#### Exercise details:
Search the data below, and report every line in which "toDateString" occurs.
####################
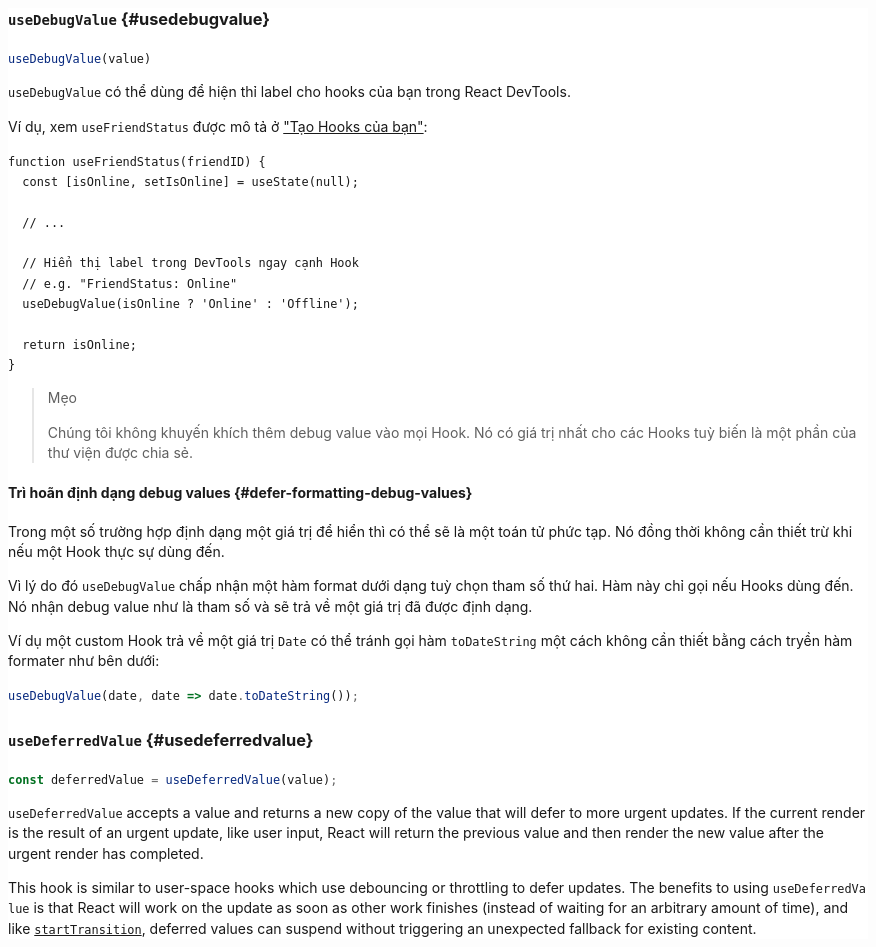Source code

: ### `useDebugValue` {#usedebugvalue}

```js
useDebugValue(value)
```

`useDebugValue` có thể dùng để hiện thỉ label cho hooks của bạn trong React DevTools.

Ví dụ, xem `useFriendStatus` được mô tả ở ["Tạo Hooks của bạn"](/docs/hooks-custom.html):

```js{6-8}
function useFriendStatus(friendID) {
  const [isOnline, setIsOnline] = useState(null);

  // ...

  // Hiển thị label trong DevTools ngay cạnh Hook
  // e.g. "FriendStatus: Online"
  useDebugValue(isOnline ? 'Online' : 'Offline');

  return isOnline;
}
```

> Mẹo
>
> Chúng tôi không khuyến khích thêm debug value vào mọi Hook. Nó có giá trị nhất cho các Hooks tuỳ biến là một phần của thư viện được chia sẻ.

#### Trì hoãn định dạng debug values {#defer-formatting-debug-values}

Trong một số trường hợp định dạng một giá trị để hiển thì có thể sẽ là một toán tử phức tạp. Nó đồng thời không cần thiết trừ khi nếu một Hook thực sự dùng đến. 

Vì lý do đó `useDebugValue` chấp nhận một hàm format dưới dạng tuỳ chọn tham số thứ hai. Hàm này chỉ gọi nếu Hooks dùng đến. Nó nhận debug value như là tham số và sẽ trả về một giá trị đã được định dạng.

Ví dụ một custom Hook trả về một giá trị `Date` có thể tránh gọi hàm `toDateString` một cách không cần thiết bằng cách tryền hàm formater như bên dưới:

```js
useDebugValue(date, date => date.toDateString());
```

### `useDeferredValue` {#usedeferredvalue}

```js
const deferredValue = useDeferredValue(value);
```

`useDeferredValue` accepts a value and returns a new copy of the value that will defer to more urgent updates. If the current render is the result of an urgent update, like user input, React will return the previous value and then render the new value after the urgent render has completed.

This hook is similar to user-space hooks which use debouncing or throttling to defer updates. The benefits to using `useDeferredValue` is that React will work on the update as soon as other work finishes (instead of waiting for an arbitrary amount of time), and like [`startTransition`](/docs/react-api.html#starttransition), deferred values can suspend without triggering an unexpected fallback for existing content.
####################
#### Task response:
Ví dụ một custom Hook trả về một giá trị `Date` có thể tránh gọi hàm `toDateString` một cách không cần thiết bằng cách tryền hàm formater như bên dưới:
useDebugValue(date, date => date.toDateString());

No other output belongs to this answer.